*** DATA ***
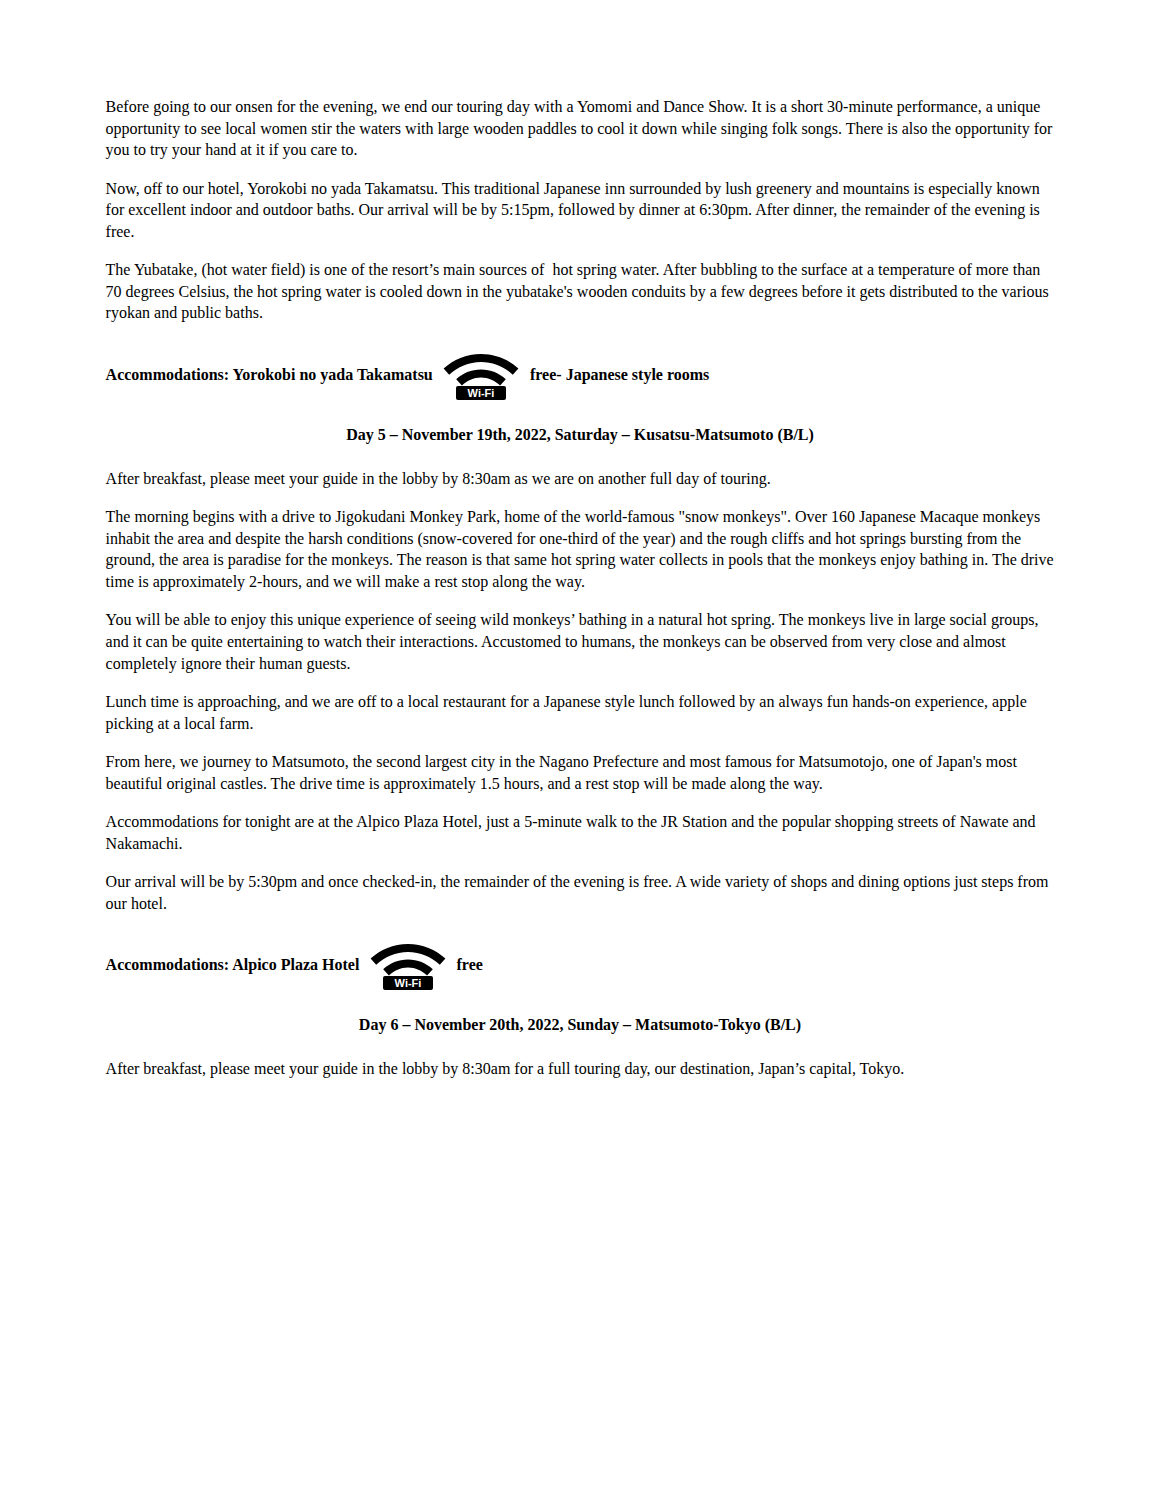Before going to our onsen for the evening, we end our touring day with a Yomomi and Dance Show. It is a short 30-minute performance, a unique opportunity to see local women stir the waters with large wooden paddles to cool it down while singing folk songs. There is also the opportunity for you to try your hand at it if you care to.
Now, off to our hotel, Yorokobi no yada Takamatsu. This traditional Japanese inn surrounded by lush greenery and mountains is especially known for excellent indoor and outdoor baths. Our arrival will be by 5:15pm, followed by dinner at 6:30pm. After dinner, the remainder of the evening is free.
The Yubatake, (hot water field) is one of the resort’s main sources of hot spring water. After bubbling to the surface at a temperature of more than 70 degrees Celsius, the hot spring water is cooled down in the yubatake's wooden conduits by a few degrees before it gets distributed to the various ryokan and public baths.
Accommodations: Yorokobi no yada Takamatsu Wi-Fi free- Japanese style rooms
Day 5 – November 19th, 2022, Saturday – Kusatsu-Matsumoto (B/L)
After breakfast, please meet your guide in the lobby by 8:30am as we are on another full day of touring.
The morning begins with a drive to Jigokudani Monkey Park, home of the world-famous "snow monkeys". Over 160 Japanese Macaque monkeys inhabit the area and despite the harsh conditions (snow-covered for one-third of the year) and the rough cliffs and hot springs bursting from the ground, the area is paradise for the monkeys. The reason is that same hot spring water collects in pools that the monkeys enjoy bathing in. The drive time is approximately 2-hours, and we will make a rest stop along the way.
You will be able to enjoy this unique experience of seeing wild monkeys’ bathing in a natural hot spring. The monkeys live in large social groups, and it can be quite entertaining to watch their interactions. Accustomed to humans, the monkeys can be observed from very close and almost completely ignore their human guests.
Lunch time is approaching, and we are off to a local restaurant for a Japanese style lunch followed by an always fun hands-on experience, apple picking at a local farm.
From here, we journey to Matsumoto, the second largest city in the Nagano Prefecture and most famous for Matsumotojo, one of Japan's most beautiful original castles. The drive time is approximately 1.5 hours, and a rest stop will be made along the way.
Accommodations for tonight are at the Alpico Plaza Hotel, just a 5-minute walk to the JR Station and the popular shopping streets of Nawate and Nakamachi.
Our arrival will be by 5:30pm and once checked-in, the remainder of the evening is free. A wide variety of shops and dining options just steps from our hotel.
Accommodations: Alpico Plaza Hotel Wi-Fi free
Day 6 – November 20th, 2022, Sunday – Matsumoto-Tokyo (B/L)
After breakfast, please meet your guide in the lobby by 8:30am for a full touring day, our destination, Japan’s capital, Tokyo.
*** End of DATA ***
*** DATA ***
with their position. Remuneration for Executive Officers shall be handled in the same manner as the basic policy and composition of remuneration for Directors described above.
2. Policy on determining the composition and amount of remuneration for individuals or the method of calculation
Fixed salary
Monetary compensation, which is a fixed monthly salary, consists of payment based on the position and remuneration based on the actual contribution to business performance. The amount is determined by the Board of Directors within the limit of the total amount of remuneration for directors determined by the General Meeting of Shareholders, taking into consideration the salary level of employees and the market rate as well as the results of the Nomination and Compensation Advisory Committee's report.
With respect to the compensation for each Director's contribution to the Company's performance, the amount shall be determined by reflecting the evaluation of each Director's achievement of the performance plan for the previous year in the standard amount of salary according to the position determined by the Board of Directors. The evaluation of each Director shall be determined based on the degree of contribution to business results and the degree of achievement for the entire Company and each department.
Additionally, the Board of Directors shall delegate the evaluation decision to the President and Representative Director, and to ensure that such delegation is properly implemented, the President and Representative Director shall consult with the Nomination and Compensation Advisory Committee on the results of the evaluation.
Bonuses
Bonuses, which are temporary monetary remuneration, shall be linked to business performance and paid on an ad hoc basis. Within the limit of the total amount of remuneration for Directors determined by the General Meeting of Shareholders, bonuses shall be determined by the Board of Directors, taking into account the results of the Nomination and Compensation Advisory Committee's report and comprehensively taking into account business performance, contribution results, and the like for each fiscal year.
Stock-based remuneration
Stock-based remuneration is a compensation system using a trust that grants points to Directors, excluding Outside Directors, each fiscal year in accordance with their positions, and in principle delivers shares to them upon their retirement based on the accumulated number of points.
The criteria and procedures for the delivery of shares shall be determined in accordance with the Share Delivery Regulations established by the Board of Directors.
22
*** End of DATA ***
--- REQUIRED WORK ---
Which lines above run from the one containing "Day 6 – November" down to the one containing "Japan’s capital, Tokyo."? Repeat exactly those, both ends included, and nothing else.

--- OUTPUT FOR THIS EXERCISE ---
Day 6 – November 20th, 2022, Sunday – Matsumoto-Tokyo (B/L)
After breakfast, please meet your guide in the lobby by 8:30am for a full touring day, our destination, Japan’s capital, Tokyo.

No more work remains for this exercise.